Reproduce the items word for word, from their first line through the line containing "Research guides", and include that line.

(Data items)
########

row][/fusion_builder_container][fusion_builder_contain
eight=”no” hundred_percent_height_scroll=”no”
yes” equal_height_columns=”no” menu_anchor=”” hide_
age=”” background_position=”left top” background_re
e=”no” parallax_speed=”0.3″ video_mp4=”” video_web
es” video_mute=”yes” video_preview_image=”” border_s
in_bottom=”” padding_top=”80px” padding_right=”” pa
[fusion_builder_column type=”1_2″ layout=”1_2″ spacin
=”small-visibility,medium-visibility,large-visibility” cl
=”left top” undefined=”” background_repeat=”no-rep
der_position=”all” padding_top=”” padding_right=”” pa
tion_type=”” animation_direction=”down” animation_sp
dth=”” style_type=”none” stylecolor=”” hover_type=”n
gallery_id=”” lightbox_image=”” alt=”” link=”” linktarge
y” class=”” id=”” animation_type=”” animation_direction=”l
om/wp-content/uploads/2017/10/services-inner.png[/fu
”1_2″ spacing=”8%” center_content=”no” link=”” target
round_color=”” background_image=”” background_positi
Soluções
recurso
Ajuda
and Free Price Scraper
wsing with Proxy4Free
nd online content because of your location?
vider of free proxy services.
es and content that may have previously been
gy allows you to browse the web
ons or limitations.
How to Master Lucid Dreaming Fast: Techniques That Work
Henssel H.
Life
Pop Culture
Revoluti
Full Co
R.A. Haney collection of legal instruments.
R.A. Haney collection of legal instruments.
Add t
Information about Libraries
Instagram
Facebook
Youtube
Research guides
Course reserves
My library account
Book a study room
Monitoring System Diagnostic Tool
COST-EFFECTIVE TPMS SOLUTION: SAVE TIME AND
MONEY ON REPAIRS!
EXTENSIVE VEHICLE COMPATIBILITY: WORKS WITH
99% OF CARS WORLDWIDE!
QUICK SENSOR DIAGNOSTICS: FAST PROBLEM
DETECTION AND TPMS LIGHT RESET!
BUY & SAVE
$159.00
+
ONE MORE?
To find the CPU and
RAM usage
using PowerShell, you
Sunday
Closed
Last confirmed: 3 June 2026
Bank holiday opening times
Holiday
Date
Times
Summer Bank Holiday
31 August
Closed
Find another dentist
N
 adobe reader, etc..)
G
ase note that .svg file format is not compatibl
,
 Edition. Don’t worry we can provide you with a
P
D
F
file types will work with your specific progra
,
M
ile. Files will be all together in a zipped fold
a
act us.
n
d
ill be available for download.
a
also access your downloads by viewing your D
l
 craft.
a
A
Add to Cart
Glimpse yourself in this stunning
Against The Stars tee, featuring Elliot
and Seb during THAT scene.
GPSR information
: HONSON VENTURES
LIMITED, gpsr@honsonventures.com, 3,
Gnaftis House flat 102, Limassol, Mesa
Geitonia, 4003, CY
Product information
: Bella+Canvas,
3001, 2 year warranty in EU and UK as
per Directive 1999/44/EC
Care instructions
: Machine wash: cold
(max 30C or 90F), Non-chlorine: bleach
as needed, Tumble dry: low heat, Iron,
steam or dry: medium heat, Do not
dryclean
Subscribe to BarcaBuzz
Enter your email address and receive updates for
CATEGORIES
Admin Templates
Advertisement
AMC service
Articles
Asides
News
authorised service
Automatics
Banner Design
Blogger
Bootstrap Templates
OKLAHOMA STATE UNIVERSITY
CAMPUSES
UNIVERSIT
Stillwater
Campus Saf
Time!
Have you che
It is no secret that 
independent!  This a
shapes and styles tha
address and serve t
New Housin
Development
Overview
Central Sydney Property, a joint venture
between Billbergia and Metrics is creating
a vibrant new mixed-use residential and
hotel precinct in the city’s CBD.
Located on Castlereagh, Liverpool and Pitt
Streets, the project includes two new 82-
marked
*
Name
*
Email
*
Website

########

- _RESULT OF THE TASK_
row][/fusion_builder_container][fusion_builder_contain
eight=”no” hundred_percent_height_scroll=”no”
yes” equal_height_columns=”no” menu_anchor=”” hide_
age=”” background_position=”left top” background_re
e=”no” parallax_speed=”0.3″ video_mp4=”” video_web
es” video_mute=”yes” video_preview_image=”” border_s
in_bottom=”” padding_top=”80px” padding_right=”” pa
[fusion_builder_column type=”1_2″ layout=”1_2″ spacin
=”small-visibility,medium-visibility,large-visibility” cl
=”left top” undefined=”” background_repeat=”no-rep
der_position=”all” padding_top=”” padding_right=”” pa
tion_type=”” animation_direction=”down” animation_sp
dth=”” style_type=”none” stylecolor=”” hover_type=”n
gallery_id=”” lightbox_image=”” alt=”” link=”” linktarge
y” class=”” id=”” animation_type=”” animation_direction=”l
om/wp-content/uploads/2017/10/services-inner.png[/fu
”1_2″ spacing=”8%” center_content=”no” link=”” target
round_color=”” background_image=”” background_positi
Soluções
recurso
Ajuda
and Free Price Scraper
wsing with Proxy4Free
nd online content because of your location?
vider of free proxy services.
es and content that may have previously been
gy allows you to browse the web
ons or limitations.
How to Master Lucid Dreaming Fast: Techniques That Work
Henssel H.
Life
Pop Culture
Revoluti
Full Co
R.A. Haney collection of legal instruments.
R.A. Haney collection of legal instruments.
Add t
Information about Libraries
Instagram
Facebook
Youtube
Research guides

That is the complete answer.